1Division of Infectious Diseases, Department of Internal Medicine, University of Pittsburgh Medical Center-Hamot, Erie, USA
2Division of Infectious Diseases, Department of Internal Medicine, University of Kansas Medical Center, Kansas City, USA
3Department of Pathology and Laboratory Medicine, University of Kansas Medical Center, Kansas City, USA
4Department of Orthopedic Surgery, University of Kansas Medical Center, Kansas City, USA

*Corresponding author: D Matthew Shoemaker, Division of Infectious Diseases, Department of Internal Medicine, University of Kansas Medical Center, 3901 Rainbow Blvd, MS 1028, Kansas City, KS-66160, USA, Tel: (913) 588-3858; Fax: (913) 588-6024; E-mail: dshoemaker2@kumc.edu
Rachel T Weihe, Division of Infectious Diseases, Department of Internal Medicine, University of Kansas Medical Center, 3901 Rainbow Blvd, MS 1028, Kansas City, KS-66160, USA, Tel: (913) 588-8708; Fax: (913) 588-6024; E-mail: rweihe@kumc.edu


Abstract

Blastomyces dermatitidis is an endemic mycosis in certain regions of the United States of America and can cause disseminated infection in immunocompetent individuals. We present a case of osseous blastomycosis in a previously healthy 22-year-old male from Missouri, who developed sudden onset right knee pain in June 2019. Magnetic Resonance Imaging (MRI) demonstrated an enhancing mass that was concerning for osseous malignancy. Antigen and antibody testing for dimorphic fungi was confounding. He underwent debridement and surgical specimen cultures grew B. dermatitidis. He was treated initially with liposomal amphotericin B and transitioned to oral itraconazole to complete therapy. Blastomycosis of the bone can be mistaken for malignancy and should be included on a differential for these types of cases. Blastomycosis of the bone and joints can be successfully treated with surgical debridement and prolonged antifungal therapy.

Keywords

Blastomyces dermatitidis; Osteoarticular blastomycosis; Disseminated blastomycosis

Introduction

Blastomycosis is caused by Blastomyces dermatitidis, a thermally dimorphic fungus [1-3]. In nature, Blastomyces exists in the mold form and is found in woodland areas with moist soil and decomposing organic matter, commonly found near bodies of freshwater [1,4]. The yeast form is found in tissue and characterized by broadbased budding with a prominent cell wall [1]. Infection is usually acquired via inhalation of B. dermatitidis conidia, though cases of direct inoculation have been described [4-6]. The clinical spectrum of disease can include asymptomatic infection, acute or chronic pneumonia, and disseminated disease [7]. In those patients who do become symptomatic, the incubation period ranges from 30 to 45 days. Although pulmonary infection is the most common disease manifestation, the most common extra pulmonary sites include skin, genitourinary, and bone and joint infections [7]. The presentation of osteoarticular blastomycosis can mimic osseous tumors and should be considered in the differential diagnosis.

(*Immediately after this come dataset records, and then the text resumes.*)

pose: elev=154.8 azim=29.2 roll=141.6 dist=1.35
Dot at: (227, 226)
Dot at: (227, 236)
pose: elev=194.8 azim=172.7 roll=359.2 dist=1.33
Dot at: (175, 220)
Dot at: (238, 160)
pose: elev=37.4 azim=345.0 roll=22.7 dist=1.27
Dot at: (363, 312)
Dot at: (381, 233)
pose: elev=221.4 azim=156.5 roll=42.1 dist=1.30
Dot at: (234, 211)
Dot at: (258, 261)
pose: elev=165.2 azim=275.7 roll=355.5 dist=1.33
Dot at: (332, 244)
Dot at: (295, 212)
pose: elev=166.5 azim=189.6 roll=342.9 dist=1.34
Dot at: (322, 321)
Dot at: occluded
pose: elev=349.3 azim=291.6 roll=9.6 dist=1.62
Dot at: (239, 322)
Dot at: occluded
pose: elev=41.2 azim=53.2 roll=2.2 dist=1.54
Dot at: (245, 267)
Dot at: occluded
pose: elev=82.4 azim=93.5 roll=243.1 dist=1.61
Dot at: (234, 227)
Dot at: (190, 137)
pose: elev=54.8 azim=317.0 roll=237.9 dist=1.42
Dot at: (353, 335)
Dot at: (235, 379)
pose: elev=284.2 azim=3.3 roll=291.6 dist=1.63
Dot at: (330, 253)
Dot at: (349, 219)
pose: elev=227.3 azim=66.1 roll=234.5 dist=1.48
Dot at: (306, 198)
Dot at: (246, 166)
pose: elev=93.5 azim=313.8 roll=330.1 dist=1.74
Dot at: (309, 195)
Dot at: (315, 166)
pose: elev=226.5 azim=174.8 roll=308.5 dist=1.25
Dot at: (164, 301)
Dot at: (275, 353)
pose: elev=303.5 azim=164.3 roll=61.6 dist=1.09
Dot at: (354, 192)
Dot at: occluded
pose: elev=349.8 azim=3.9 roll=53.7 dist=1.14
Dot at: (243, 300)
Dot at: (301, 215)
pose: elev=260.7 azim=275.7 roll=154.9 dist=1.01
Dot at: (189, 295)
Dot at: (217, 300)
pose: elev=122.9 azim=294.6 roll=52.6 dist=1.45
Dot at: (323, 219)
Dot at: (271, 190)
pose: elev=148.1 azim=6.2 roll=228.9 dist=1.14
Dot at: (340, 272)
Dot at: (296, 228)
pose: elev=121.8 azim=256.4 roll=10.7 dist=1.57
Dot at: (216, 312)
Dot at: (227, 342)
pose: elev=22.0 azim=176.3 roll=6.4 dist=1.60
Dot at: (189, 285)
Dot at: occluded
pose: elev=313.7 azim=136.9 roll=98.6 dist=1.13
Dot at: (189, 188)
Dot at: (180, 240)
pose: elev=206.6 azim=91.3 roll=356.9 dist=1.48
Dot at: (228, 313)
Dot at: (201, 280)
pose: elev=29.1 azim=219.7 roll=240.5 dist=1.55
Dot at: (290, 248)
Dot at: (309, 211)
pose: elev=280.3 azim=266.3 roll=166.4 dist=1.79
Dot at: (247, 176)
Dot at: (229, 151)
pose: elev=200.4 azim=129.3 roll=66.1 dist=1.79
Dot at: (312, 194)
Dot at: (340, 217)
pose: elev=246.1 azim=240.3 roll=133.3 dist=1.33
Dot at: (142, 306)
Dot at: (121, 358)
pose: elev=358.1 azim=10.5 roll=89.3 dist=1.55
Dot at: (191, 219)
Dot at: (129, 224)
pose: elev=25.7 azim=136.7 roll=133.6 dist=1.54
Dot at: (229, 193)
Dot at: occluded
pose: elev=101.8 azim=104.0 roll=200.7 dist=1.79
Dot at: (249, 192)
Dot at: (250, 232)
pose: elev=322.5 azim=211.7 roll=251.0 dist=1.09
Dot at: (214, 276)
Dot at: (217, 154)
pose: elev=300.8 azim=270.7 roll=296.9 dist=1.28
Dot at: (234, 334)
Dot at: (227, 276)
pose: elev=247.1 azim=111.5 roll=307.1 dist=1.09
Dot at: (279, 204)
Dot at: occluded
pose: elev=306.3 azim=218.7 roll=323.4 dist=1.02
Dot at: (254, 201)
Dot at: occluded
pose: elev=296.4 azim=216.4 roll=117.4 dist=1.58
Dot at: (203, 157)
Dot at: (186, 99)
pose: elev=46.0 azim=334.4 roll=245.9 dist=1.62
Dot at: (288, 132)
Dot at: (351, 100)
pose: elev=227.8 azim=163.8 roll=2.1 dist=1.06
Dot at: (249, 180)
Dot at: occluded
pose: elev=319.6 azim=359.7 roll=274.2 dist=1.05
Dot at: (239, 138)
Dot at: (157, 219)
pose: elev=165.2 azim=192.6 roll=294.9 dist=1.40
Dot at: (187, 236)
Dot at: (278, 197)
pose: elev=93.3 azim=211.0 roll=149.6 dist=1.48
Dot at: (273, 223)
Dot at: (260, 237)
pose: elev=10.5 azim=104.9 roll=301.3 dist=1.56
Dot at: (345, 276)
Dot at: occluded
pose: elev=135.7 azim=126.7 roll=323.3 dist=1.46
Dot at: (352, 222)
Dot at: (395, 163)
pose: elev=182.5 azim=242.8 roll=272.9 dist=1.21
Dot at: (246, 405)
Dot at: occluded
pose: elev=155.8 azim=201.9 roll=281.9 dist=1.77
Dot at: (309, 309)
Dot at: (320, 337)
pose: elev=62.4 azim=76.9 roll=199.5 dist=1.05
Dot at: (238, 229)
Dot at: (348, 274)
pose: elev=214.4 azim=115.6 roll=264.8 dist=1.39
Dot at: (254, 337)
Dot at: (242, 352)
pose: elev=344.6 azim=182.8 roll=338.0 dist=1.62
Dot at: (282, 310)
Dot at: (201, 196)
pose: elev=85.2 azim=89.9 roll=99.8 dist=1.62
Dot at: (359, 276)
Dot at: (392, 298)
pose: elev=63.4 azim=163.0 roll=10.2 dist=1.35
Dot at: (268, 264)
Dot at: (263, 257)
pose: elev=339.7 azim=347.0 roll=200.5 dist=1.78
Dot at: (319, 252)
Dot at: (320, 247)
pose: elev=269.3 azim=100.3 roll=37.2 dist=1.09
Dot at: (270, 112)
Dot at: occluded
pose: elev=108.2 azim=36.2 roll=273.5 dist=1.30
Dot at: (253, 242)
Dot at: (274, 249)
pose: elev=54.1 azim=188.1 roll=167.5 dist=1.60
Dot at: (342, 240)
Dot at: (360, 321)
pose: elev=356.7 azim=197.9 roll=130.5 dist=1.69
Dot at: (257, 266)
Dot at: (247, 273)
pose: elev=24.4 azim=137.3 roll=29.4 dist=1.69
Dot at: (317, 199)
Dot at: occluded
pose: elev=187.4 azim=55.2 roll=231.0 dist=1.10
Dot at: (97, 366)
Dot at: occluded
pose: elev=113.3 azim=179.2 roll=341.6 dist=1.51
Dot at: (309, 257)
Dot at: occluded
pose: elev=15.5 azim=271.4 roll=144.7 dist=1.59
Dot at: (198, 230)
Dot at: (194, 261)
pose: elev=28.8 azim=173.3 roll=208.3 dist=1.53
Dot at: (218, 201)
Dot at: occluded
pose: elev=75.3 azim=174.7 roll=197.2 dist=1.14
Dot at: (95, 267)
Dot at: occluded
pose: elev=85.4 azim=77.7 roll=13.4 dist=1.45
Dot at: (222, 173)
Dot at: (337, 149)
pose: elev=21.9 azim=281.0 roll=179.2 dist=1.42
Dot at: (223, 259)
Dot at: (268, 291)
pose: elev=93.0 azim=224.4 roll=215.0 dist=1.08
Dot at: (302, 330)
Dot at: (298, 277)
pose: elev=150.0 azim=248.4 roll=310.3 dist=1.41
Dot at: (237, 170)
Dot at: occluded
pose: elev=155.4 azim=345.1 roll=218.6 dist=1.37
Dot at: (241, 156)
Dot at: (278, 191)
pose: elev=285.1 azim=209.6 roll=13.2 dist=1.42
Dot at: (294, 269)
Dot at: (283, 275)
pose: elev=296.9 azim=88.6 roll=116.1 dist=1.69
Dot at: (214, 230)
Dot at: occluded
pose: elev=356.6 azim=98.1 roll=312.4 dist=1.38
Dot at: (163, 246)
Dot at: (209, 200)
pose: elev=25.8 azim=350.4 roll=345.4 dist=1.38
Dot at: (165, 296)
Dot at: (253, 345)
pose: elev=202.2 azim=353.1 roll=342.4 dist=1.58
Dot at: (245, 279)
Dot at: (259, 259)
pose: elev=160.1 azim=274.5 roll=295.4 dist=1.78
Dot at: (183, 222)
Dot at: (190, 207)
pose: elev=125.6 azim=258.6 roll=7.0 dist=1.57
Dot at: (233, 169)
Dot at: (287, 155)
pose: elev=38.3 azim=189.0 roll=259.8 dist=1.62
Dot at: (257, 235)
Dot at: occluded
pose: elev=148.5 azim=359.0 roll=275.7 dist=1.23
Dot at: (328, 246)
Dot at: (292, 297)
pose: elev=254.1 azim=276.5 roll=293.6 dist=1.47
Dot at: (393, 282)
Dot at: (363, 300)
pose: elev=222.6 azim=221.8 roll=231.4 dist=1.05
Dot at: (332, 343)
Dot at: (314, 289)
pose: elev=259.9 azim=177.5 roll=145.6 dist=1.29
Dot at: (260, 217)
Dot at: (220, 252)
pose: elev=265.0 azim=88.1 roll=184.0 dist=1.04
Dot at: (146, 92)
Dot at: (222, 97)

The gold standard for diagnosis of B. dermatitidis is growth in culture from a clinical specimen. Histopathological identification in clinical specimens can be supportive, and serological tests are often used as less invasive techniques, but sensitivity and specificity can be low [7]. Treatment with antifungal therapy and surgical debridement in cases of osseous lesions yields the best chance of clinical cure.

Case

A previously healthy 22-year-old male from Missouri developed sudden onset right knee pain in June 2019. He denied any antecedent trauma. He had been on a float trip on a local river in southwest Missouri a few weeks prior to the onset of his right knee pain. He denied fevers, chills, night sweats, lymphadenopathy, or unexplained weight loss. The right knee pain was exacerbated by weight bearing and movement. Radiographs of the right knee were unremarkable. He developed worsening pain and swelling of the medial right knee which prompted him to seek evaluation in August 2019. On physical examination, he was afebrile and vital signs were normal. His right knee was swollen and non-erythematous, with a tender, palpable mass on the medial aspect overlying the right medial femoral condyle, and his range of motion was limited due to pain. Magnetic resonance imaging (MRI) demonstrated an enhancing mass with areas of central necrosis arising from the right medial femoral condyle with cortical breakthrough and extension into the joint space (Figure 1). The MRI findings were concerning for osseous malignancy. He underwent Computed Tomography (CT) guided biopsy of the medial right distal femur. Pathology revealed suppurative, granulomatous inflammation with fungal organisms on Gömörimethenamine-silver, FontanaMasson, and mucicarmine stains (Figures 2a-2c).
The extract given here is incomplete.